The news is rarely told the same way twice. How a news story is framed can play on the audience’s emotions and shape their opinions about current events and social issues. So how can you improve your media literacy to avoid this? Consider the following article about a protest in Sudan:

Protests against chronic water outages in Sudan’s El Gedaref
March 29, 2018 | EL GEDAREF

El Gedaref — On Wednesday morning dozens of residents from the districts of Kirfis, Wadelkabir, and Abbasiya in Sudan’s El Gedaref went out in protest against the chronic interruption of water services.

A resident of El Gedaref told Radio Dabanga that the demonstrators, who were mostly women, marched to the water corporation chanting slogans condemning the interruption of water services and demanding the authorities to expedite the solution.

On Sunday the residents of Kirfis district closed the main road to the vehicles in protest against the total interruption of water.

They expressed concern over the worsening water crisis as summer is approaching and described the promises made by the government to resolve the water crisis as ‘a distant dream’.

This story probably evokes a reaction, but do you know why?

Communications scholars study something called “framing” to learn how the media influence public opinion. Robert Entman, an expert in American political communications, says that framing selects and emphasizes some parts of an event or issue over others and makes connections between those selected parts to provoke a certain interpretation from the audience.

In the example, think about why the reporter mentions that most of the demonstrators were women. How does this fact influence the reader’s opinion of the protest?

Like the frame of a house, a news frame gives shape to a story. Or like the frame around a painting, it displays the subject within a defined border. In other words, it gives the audience a broader context in which to consider the news. This triggers thoughts and feelings in the audience from past experience and knowledge and impacts their personal media literacy.

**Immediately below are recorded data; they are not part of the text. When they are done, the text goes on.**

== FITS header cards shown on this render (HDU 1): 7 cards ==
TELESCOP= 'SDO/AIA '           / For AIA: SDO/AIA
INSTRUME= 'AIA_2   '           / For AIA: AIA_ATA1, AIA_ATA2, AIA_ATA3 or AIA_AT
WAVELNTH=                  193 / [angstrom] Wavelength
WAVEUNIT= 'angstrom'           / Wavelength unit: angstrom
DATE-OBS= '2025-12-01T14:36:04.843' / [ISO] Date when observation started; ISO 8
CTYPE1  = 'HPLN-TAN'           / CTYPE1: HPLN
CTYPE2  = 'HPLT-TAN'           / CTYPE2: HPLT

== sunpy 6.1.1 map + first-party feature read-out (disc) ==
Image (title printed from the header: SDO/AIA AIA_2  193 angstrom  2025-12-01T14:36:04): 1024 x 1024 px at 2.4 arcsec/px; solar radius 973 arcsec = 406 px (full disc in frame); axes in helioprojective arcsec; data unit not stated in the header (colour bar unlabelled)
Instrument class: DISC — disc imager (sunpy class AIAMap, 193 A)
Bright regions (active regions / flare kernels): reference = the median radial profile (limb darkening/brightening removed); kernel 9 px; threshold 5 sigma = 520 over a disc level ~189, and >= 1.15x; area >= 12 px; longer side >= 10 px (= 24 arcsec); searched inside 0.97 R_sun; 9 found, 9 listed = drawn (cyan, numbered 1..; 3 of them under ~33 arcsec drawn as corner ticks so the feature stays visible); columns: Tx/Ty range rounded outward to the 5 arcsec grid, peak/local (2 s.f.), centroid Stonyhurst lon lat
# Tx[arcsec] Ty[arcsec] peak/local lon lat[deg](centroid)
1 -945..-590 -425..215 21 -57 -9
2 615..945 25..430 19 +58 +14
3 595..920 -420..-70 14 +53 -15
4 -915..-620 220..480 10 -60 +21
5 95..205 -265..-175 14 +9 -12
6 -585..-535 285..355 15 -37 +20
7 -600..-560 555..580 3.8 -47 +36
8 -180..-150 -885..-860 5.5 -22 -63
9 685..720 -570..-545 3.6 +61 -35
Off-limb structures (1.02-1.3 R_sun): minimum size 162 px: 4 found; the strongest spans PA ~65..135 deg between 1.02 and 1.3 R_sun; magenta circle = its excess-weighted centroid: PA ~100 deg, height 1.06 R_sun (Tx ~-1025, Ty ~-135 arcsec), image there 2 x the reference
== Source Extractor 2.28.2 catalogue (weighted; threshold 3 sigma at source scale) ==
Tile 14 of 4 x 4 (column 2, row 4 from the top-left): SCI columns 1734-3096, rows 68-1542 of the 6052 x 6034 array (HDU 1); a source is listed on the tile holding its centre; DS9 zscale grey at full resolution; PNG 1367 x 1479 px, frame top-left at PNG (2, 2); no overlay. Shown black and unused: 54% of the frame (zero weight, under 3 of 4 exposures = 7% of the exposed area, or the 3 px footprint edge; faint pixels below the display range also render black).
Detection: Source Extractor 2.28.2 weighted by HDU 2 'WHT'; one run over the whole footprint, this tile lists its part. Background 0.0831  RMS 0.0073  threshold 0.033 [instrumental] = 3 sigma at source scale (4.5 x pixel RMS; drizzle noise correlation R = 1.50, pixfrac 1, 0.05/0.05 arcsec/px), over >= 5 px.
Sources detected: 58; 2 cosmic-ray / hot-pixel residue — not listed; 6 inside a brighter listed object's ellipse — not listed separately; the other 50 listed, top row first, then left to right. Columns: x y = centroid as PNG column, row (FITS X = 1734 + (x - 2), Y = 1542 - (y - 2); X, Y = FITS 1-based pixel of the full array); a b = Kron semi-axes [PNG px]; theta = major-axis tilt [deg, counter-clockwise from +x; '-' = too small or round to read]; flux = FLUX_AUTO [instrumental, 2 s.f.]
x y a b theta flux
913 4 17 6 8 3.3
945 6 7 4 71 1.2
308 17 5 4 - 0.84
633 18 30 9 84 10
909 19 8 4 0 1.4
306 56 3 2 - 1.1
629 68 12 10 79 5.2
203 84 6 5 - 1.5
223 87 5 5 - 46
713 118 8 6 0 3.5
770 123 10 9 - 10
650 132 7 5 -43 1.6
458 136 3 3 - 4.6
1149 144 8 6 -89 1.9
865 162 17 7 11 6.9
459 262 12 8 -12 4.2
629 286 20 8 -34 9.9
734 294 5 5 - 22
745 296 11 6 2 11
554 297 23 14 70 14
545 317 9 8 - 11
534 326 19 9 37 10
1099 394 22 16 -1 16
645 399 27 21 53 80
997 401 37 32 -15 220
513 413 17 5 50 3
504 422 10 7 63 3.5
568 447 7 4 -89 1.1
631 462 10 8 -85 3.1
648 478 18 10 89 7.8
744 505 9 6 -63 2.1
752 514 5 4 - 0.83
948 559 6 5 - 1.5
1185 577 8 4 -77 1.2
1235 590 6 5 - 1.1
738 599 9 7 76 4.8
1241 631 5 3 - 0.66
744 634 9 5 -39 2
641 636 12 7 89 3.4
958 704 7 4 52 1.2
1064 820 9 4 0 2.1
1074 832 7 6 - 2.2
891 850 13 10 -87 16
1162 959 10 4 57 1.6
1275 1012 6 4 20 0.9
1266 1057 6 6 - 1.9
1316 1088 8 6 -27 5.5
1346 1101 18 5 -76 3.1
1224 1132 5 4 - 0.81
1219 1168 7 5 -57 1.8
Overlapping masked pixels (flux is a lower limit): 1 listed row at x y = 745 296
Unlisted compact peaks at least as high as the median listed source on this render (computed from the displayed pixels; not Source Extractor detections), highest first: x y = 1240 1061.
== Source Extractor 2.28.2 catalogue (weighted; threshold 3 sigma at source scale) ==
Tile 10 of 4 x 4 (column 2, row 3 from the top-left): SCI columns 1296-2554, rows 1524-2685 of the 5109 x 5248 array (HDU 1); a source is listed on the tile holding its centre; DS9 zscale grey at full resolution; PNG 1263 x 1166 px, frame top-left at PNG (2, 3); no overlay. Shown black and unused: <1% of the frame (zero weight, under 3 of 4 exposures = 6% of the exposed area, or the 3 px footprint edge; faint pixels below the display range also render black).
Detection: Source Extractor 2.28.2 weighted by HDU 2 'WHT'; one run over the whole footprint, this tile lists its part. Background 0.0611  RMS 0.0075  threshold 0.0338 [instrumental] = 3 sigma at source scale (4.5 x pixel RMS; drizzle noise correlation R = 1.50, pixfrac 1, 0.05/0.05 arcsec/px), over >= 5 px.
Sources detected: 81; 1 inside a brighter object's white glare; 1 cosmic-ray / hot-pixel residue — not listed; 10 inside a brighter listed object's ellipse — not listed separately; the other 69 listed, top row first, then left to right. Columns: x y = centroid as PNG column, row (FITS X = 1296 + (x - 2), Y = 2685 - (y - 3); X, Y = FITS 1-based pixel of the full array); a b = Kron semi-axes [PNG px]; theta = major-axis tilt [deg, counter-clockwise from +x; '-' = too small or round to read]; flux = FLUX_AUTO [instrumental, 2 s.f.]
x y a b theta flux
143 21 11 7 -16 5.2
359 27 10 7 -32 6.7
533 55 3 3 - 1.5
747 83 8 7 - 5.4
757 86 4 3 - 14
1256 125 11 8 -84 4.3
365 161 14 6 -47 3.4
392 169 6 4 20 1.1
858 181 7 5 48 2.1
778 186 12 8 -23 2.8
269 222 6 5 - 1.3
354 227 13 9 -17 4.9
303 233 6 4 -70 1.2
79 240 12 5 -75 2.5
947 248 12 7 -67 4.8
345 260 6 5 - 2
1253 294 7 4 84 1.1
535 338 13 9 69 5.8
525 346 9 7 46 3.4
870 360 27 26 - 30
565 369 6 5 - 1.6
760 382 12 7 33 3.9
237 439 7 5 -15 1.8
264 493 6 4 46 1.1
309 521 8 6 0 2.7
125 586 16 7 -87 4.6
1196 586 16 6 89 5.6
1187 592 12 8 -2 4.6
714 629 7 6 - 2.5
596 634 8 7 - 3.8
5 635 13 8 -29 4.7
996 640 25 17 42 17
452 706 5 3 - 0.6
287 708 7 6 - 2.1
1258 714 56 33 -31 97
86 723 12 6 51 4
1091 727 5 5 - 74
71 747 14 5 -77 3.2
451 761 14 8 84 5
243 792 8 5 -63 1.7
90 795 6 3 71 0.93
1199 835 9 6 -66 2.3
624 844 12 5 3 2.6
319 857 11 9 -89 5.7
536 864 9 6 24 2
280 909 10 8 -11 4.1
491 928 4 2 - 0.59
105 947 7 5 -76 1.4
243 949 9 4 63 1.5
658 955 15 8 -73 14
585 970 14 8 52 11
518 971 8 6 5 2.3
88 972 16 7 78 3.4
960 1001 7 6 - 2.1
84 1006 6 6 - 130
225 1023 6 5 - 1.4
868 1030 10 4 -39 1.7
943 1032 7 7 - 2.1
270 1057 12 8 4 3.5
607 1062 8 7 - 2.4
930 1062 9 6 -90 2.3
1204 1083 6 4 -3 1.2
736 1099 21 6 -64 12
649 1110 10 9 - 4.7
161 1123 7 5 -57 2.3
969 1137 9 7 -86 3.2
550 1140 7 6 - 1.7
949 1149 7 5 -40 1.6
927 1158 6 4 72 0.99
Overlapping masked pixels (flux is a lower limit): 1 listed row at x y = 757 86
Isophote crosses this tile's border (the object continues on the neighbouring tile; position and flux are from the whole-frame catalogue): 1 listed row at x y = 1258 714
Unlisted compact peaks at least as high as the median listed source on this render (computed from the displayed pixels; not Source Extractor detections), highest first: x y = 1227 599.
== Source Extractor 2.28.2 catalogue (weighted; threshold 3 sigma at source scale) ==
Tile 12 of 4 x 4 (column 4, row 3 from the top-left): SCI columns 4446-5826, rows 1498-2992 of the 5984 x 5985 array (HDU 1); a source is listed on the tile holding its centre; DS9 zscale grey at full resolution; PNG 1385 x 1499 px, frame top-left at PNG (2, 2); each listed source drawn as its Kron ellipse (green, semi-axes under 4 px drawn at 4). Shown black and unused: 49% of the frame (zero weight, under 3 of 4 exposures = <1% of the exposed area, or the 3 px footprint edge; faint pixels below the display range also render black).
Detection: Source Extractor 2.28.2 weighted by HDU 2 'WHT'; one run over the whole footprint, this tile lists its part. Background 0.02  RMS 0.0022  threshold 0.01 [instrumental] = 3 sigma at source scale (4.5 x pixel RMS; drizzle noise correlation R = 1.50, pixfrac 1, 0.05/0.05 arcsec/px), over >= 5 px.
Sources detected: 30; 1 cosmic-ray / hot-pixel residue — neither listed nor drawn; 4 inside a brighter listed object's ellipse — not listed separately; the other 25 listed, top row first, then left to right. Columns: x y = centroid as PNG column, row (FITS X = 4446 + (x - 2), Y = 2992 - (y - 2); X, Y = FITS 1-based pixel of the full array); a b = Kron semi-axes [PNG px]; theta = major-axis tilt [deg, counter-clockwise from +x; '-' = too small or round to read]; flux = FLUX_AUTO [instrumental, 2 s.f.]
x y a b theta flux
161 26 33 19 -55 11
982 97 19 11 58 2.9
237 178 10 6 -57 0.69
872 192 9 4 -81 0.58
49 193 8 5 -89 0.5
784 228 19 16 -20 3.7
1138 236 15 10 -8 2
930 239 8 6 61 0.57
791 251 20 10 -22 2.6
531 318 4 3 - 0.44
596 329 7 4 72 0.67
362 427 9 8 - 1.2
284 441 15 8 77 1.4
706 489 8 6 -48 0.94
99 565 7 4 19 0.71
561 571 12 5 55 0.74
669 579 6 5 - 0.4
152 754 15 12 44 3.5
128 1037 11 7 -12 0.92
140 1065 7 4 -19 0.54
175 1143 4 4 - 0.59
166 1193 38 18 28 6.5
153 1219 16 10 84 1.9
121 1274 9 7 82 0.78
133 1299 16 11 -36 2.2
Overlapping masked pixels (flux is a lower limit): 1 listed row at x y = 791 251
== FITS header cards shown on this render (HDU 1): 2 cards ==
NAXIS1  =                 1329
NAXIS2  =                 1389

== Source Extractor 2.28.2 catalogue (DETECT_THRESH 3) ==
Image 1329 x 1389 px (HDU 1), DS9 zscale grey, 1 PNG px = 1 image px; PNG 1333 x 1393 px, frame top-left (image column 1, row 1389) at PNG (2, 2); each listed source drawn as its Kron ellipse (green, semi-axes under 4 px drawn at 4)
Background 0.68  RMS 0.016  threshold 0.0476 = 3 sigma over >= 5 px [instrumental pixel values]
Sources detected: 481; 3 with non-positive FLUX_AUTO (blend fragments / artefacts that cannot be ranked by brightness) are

It is a persuasive measure to lead readers toward a particular understanding of the information they consume. Sometimes framing is intentional, other times it is not intentional, but it always exists. Unintentional framing comes from the news producer’s own point of view.

Frames do not make a story untrue. An article about the protest written from the government’s perspective would frame the story differently. Rather than mention the “total interruption of water” that motivated the protest, the article might focus on the traffic jams the protest caused. Both stories are true, but the change in perspective shifts the reader’s sympathy.

This is why objectivity is highly valued by journalists. It is also why communications scholars will argue that pure objectivity is impossible to achieve, because no news is produced in a vacuum.

Media literacy gives audiences the tools to splice the news from its frames in order to separate emotion and opinion from fact.